Have you ever watched a toddler eat when he was first learning to use a spoon? For example, my son was very entertaining to watch. He would pick up a grain of rice and then put it on the spoon and eat it. Needless to say, some of his meals would take a long time. But, he eventually learned that the spoon had a greater capacity, and he could put more rice grains on the spoon or just scoop up a bunch of rice and then he could eat faster.
Interestingly, the maintenance we do on databases can be quite similar. Many times we may just run a maintenance process on one database at a time. While this may be acceptable in a small environment, it will begin to cause problems in larger environments because the maintenance time will increase in a linear fashion as new databases are continually added. And this became a huge problem in my current database environment when dealing with our integrity checks (DBCC CheckDB: https://sqlbadboy.wordpress.com/2013/01/17/corruption-its-always-bad/).
A few of the applications I work with employ the multi-tenant data architecture (http://msdn.microsoft.com/en-us/library/aa479086.aspx), with a separate database for each project. So, the more projects (i.e. business) for the company, the more databases we will have and the longer the maintenance will take collectively on all the databases. But, then I had a revelation. Just like a mostly empty spoon with only one grain of rice, I realized that our servers had a lot more capacity or resources that I could use in them.
How was I able to take advantage of more resources with our database maintenance processes?
The key to answering this question was to add more grains of rice, or do more database maintenance processes at one time. And this really proved to be easier than it sounds.
For our integrity checks, we use Ola Hallengren’s scripts (http://ola.hallengren.com/sql-server-integrity-check.html). Unfortunately, it doesn’t come with an out-of-the-box way to do this. However, a person could write a wrapper around this that uses a queue table and a worker stored procedure. The basic idea is to put all the databases you want to do maintenance on in the queue table and then run multiple worker processes. Hopefully, something like that is built into his product at some point.

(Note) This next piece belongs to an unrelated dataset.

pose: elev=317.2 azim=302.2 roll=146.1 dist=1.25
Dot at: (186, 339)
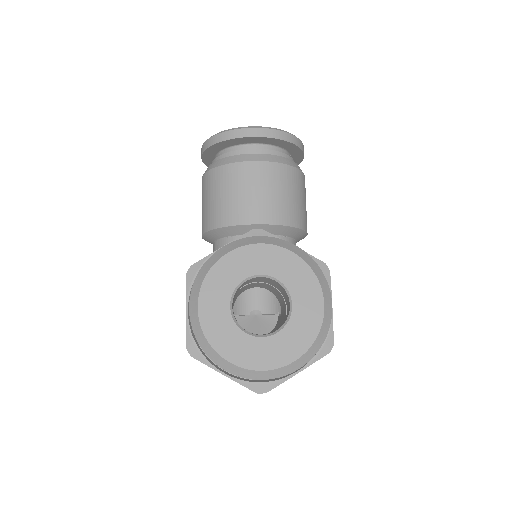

But, I wanted to do it even simpler. I decided that I wanted to call his stored procedure multiple times from different SQL Agent jobs. This would be similar to having multiple workers. Next, I needed to determine how to divide up the databases. I went with using the modulo (%) operator (http://msdn.microsoft.com/en-us/library/ms190279.aspx). Since I was planning to use 4 jobs, I would need to break the databases into 4 groups. I would use the database_id, and would use the following code: database_id % @group_count. This would return values of 0 to 3 for each database. Then, I would just add the databases to a list and pass it to the stored procedure. I have attached the completed code below for one of the SQL Agent jobs. The only difference between the jobs would be to pass in a different @database_group for each process or job. Additionally, this code could also be easily made into a stored procedure or even a function with two parameters.
DECLARE @database_list VARCHAR(8000)
DECLARE @database_group INT
DECLARE @group_count INT
SELECT @database_group = 1
SELECT @group_count = 4
-- build database list
SELECT @database_list = ISNULL(@database_list + ',', '') + name
WHERE name NOT IN ('master', 'tempdb', 'model', 'msdb')
AND database_id % @group_count = @database_group - 1
ORDER BY name
-- run maintenance
EXECUTE [dbo].[DatabaseIntegrityCheck] @Databases = @database_list, @LogToTable = 'Y'
So, this was an approach that worked for my environment. Before implementing this, the database integrity checks were taking over 24 hours to run. After implementing this solution, with 4 concurrent processes, it increased the resource usage on the server, but also saved 50% in the amount of maintenance time used.